Want to get your nails done? Come to Cambodia. You’ve got lots of options here. Yes, I’ve gone to the fancy spa and paid a whopping $15, went to a Christian NGO “business” (helping women by employing them to work painting nails), and even had a terrible mani-pedi at what seemed to me to be a front for some other sorts of activities (a brothel, perhaps? maybe not).
But I finally had my first market manicure–or pedicure actually. I’ve always wanted to try it but haven’t seen an opening for a foreigner to jump in there. But, one day walking through the market with naked toenails, I noticed a glass cabinet with some high quality nail polish inside. I stopped and peeked inside. I scoped out the little stall with girls sitting on tiny stools and one well-to-do-looking Khmer woman getting her nails done. The old women with painted on eyebrows and thinning hair that had been dyed and was a shade of brown started talking to me. I hesitated, not immediately responding and they thought I didn’t speak Khmer. The other customer said she doesn’t know (probably how to speak Khmer). I said, I know how to. I asked how much for feet. She said 4000. Basically, a dollar. That sounded good to me.

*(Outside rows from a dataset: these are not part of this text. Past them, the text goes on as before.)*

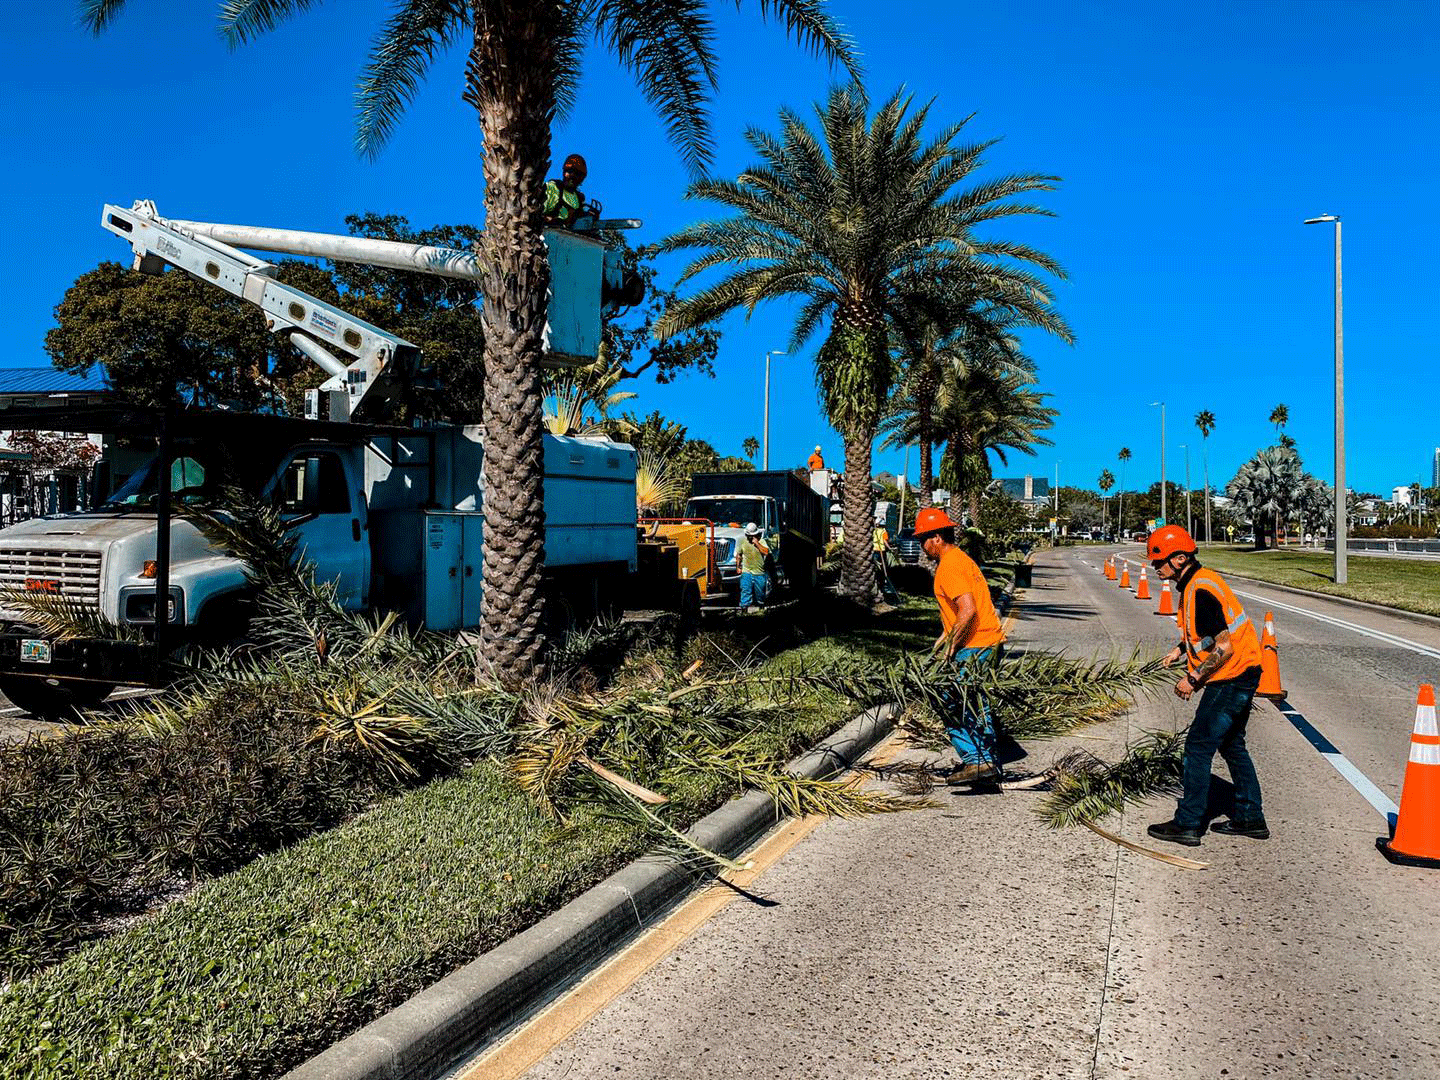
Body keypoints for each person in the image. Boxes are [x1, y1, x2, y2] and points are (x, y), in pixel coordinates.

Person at [1143, 525, 1269, 846]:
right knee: (1231, 745)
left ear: (1181, 558)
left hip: (1231, 675)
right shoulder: (1196, 583)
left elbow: (1224, 646)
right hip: (1244, 670)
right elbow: (1209, 634)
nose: (1155, 567)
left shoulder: (1199, 590)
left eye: (1159, 561)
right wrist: (1180, 650)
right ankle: (1249, 816)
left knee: (1198, 747)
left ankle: (1189, 822)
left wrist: (1193, 678)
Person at [913, 507, 1006, 784]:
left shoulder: (948, 567)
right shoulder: (962, 559)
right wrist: (940, 644)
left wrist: (953, 646)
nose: (922, 546)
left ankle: (978, 761)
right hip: (988, 640)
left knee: (952, 702)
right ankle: (986, 761)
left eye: (923, 540)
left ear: (937, 537)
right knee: (975, 703)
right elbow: (957, 615)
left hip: (974, 646)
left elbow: (967, 610)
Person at [543, 153, 589, 229]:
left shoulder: (579, 198)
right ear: (564, 172)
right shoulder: (552, 188)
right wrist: (552, 220)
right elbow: (535, 212)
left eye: (577, 174)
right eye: (570, 172)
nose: (572, 176)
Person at [738, 522, 770, 612]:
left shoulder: (762, 541)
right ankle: (744, 608)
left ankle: (761, 607)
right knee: (745, 589)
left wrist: (757, 544)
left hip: (759, 572)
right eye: (749, 535)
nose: (750, 537)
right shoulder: (742, 542)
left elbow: (766, 552)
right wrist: (738, 566)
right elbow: (739, 555)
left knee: (760, 592)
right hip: (747, 571)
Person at [872, 514, 899, 603]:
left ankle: (879, 581)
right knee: (883, 569)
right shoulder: (884, 532)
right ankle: (882, 582)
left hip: (874, 551)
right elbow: (885, 541)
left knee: (876, 567)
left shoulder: (874, 531)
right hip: (881, 551)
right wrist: (890, 548)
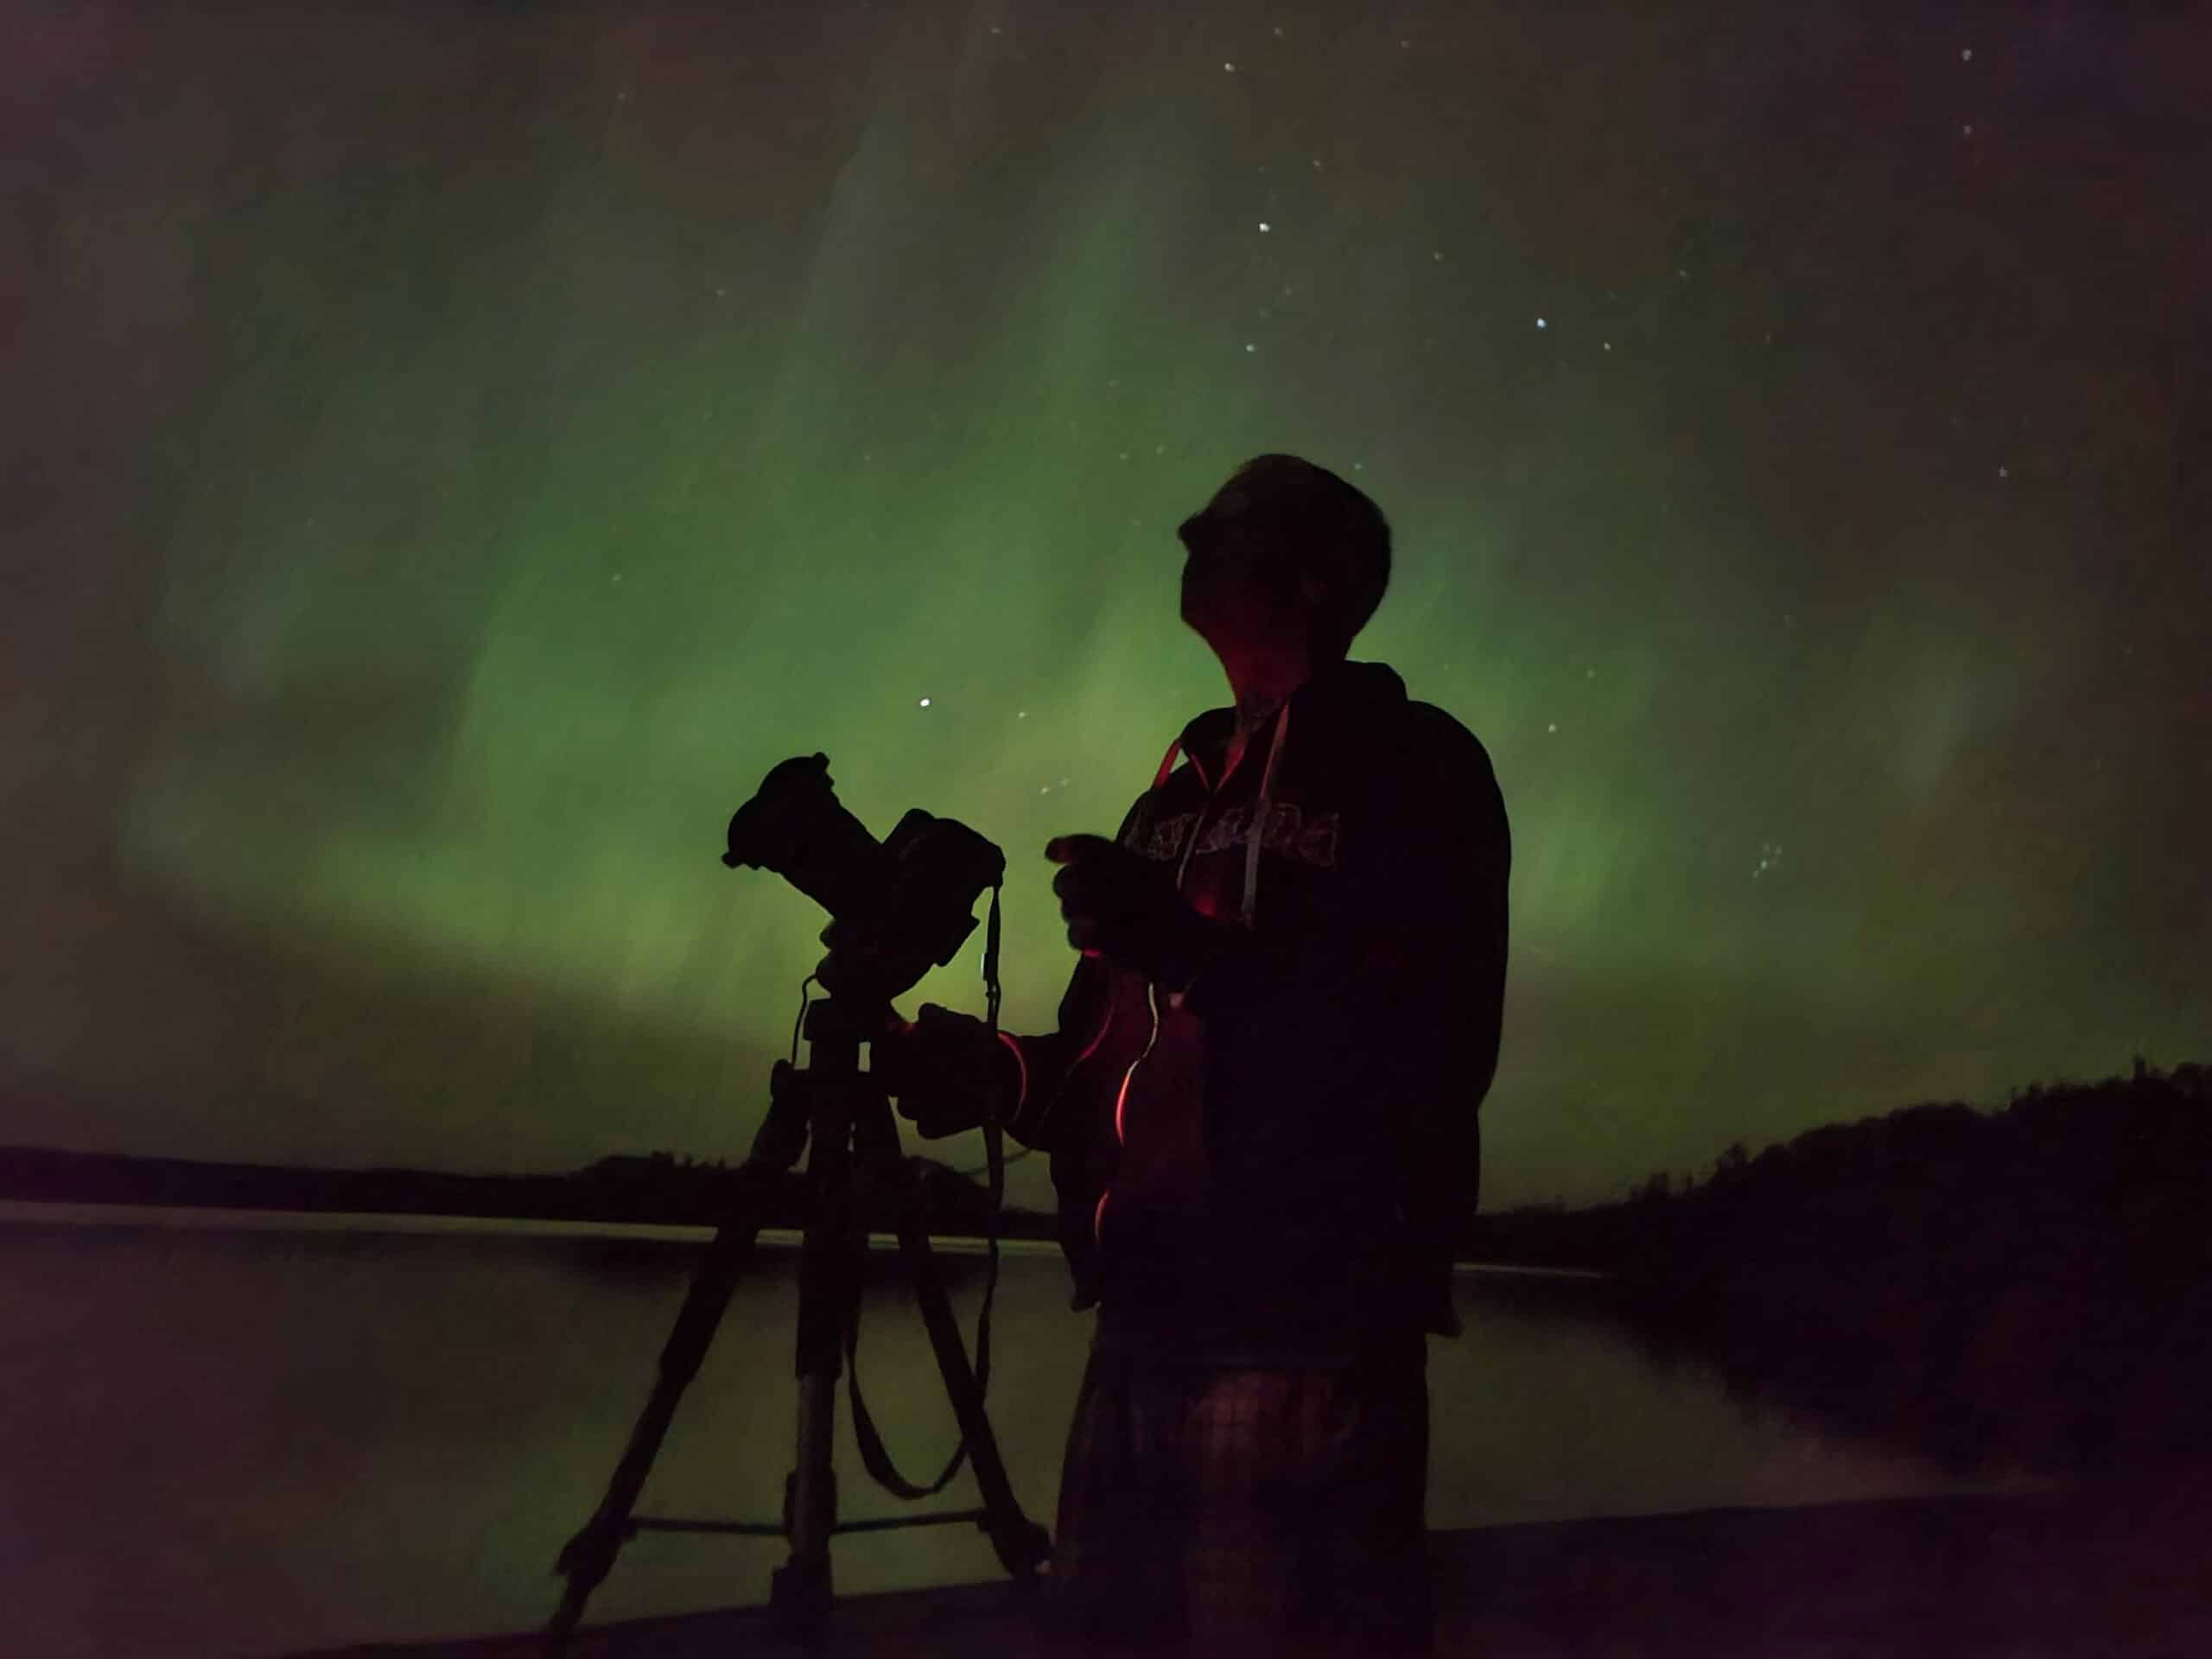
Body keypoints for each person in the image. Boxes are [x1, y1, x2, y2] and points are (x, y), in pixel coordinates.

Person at [877, 454, 1510, 1656]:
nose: (1189, 539)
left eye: (1225, 529)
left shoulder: (1415, 768)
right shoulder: (1171, 798)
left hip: (1303, 1319)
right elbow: (1106, 1061)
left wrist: (1191, 950)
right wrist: (988, 1071)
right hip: (1143, 1313)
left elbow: (1425, 1038)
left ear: (1314, 579)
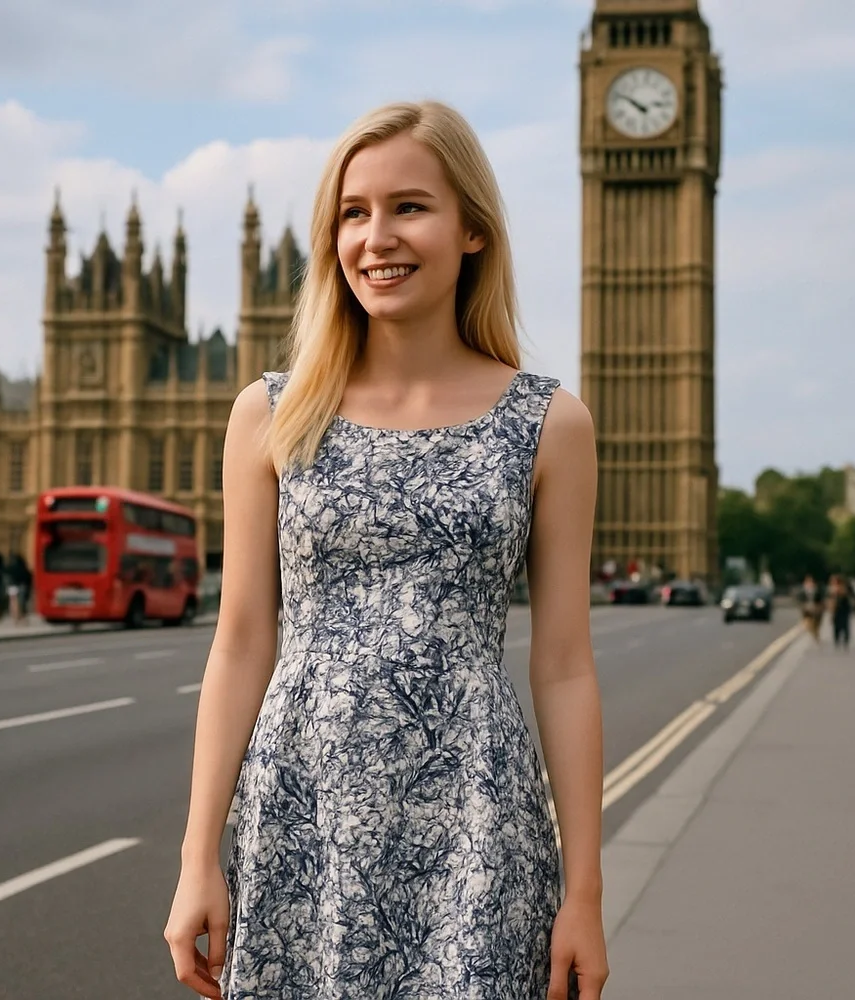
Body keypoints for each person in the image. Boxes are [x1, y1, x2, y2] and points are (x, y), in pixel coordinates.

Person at [164, 101, 608, 1000]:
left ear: (473, 230)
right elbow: (242, 641)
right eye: (353, 213)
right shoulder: (272, 414)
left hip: (476, 823)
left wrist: (585, 895)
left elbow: (563, 667)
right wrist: (196, 856)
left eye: (410, 206)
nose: (377, 237)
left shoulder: (549, 423)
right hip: (302, 815)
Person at [5, 551, 32, 625]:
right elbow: (28, 577)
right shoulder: (23, 568)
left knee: (12, 602)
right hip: (21, 585)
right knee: (21, 602)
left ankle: (15, 617)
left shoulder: (10, 567)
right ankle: (21, 616)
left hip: (12, 586)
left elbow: (6, 573)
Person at [828, 574, 853, 650]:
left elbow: (848, 596)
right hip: (836, 610)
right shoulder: (832, 589)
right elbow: (830, 599)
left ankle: (846, 640)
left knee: (845, 625)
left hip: (844, 609)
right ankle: (837, 639)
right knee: (836, 625)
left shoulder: (844, 588)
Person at [797, 573, 824, 642]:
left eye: (811, 582)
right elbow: (800, 601)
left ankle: (816, 634)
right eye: (807, 582)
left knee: (816, 625)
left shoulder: (817, 591)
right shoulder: (802, 592)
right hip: (807, 611)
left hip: (816, 611)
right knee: (808, 624)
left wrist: (818, 607)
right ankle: (814, 633)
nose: (809, 584)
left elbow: (821, 601)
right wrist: (804, 606)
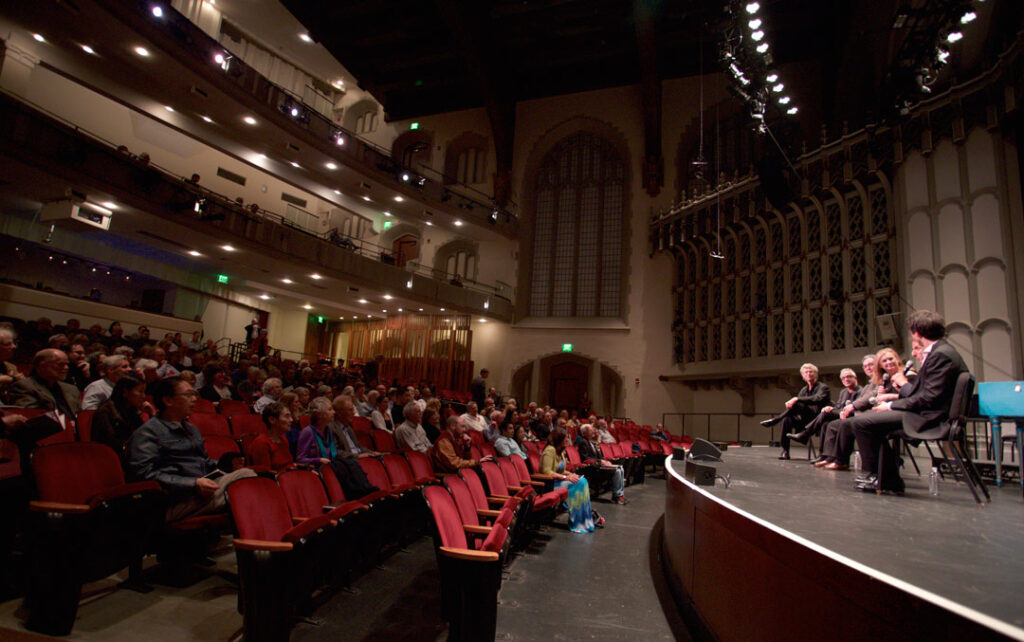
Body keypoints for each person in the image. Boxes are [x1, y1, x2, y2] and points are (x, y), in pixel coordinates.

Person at [847, 310, 969, 494]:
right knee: (870, 421)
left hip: (930, 417)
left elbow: (928, 399)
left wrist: (890, 404)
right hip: (928, 412)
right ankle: (888, 479)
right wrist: (900, 391)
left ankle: (878, 476)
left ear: (916, 333)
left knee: (860, 422)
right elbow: (924, 394)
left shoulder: (941, 355)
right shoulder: (943, 351)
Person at [127, 377, 254, 522]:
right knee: (245, 478)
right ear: (168, 401)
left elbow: (204, 462)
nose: (194, 399)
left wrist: (226, 464)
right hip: (173, 501)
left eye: (194, 394)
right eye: (188, 395)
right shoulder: (148, 433)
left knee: (251, 479)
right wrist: (193, 484)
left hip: (201, 493)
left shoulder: (191, 429)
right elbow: (144, 475)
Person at [816, 354, 878, 470]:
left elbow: (869, 397)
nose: (868, 368)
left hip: (872, 416)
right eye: (865, 366)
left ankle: (841, 460)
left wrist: (851, 407)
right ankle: (830, 457)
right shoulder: (869, 383)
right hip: (861, 415)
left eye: (871, 365)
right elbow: (844, 404)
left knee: (843, 424)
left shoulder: (878, 381)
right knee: (830, 423)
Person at [760, 363, 830, 460]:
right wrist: (796, 401)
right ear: (803, 376)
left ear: (816, 374)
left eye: (811, 372)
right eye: (806, 372)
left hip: (817, 419)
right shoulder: (804, 390)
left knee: (796, 403)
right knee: (786, 419)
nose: (809, 374)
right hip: (804, 419)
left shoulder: (823, 387)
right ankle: (785, 451)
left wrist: (796, 399)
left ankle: (776, 420)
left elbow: (816, 399)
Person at [788, 367, 862, 452]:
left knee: (825, 414)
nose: (846, 379)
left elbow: (859, 407)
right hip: (841, 415)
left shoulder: (861, 391)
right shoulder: (844, 392)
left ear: (855, 378)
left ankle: (805, 434)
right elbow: (838, 406)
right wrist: (831, 408)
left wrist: (841, 410)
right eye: (843, 378)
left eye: (849, 377)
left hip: (853, 417)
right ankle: (823, 454)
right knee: (825, 423)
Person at [541, 428, 596, 532]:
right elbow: (547, 471)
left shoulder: (560, 451)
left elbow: (561, 470)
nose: (568, 439)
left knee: (582, 481)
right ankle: (578, 522)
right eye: (566, 437)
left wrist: (570, 474)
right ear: (559, 438)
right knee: (579, 484)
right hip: (550, 483)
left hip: (558, 480)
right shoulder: (550, 450)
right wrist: (566, 477)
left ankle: (585, 521)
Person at [91, 375, 154, 458]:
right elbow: (110, 444)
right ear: (125, 392)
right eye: (140, 391)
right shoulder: (104, 413)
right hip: (115, 458)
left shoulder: (130, 410)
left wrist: (152, 415)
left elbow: (144, 436)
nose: (143, 396)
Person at [8, 349, 81, 418]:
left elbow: (81, 415)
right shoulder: (24, 387)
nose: (66, 368)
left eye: (67, 364)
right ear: (43, 365)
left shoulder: (71, 389)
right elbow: (32, 416)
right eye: (60, 364)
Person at [576, 424, 627, 504]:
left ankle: (620, 495)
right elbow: (586, 458)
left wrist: (606, 461)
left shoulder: (592, 442)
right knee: (617, 471)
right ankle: (616, 496)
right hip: (593, 468)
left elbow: (599, 457)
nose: (593, 431)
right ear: (584, 433)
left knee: (621, 468)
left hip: (599, 465)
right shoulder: (583, 442)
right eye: (590, 430)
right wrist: (600, 462)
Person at [249, 402, 296, 473]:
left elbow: (288, 464)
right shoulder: (261, 443)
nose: (291, 420)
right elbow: (265, 472)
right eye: (287, 416)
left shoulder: (283, 438)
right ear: (272, 420)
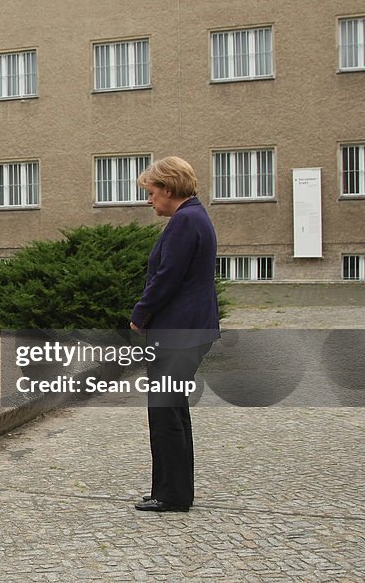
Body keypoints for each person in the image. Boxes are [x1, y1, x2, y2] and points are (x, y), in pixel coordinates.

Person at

I chose my polish, a deep red, and had a seat. They prepared a small metal bowl of water (cold water) and had me soak both feet first. There were four girls–maybe in their early twenties who were the employees. The other woman was getting her fingernails done. They were painting some designs in white using a tiny brush and acrylic paint straight from the tube. It was very pretty. I commented on how pretty it was. She was a middle-aged woman, a bit chubby which meant she wasn’t having a hard time getting plenty of food (a sign of affluence) with make-up and hairsprayed hair, her hair in front pulled back but fluffed in front like my friends and I used to wear ours in the 90s. There was a fan and the old woman was boiling water (I guess) which caused some waves of heat from time to time. I was trying to figure out who owned the place and how this was working. A man came and “cleaned out” the money from the cabinet–at least that’s what it looked like. I’m not sure if he was related or an owner or if he was just collecting rent for the stall in the market. The old woman set up a hammock and sat on that, hovering just inches off the ground.
After the woman next to me had her nails sealed with a clear coat, they turned the fan off. I asked if the wind was all gone. They asked if I was hot? Yes. (Absolutely!) They turned it back on which was great. I still felt the sweat dripping down my back and running below my waist line but my front was pretty cool and comfortable, considering.
A foreigner woman walked by and the old woman said, “your friend.” “Don’t know her,” I replied. They were tickled that I responded in Khmer. Another thin young Khmer woman came over to get her nails done. She also seemed to fit comfortably within middle class by the looks of it. The girls at this shop knew her, perhaps a regular.
The pedicure itself was pretty standard and good quality. Cuticle cutters did wonders to make my feet look like they were not in sandals every day. Filing. Buffing. Base coat. Two colors coats and a top coat. Then my newly painted toes got the fan. I sat there for a bit, waiting for them to dry some and looking at the makeshift space. The “ceiling” was plastic something and the cords for the lights and other things were taped on with clear packing tape. The market “salon” really is part of a different world. After a few minutes me and my new fancy nails continued our market shopping.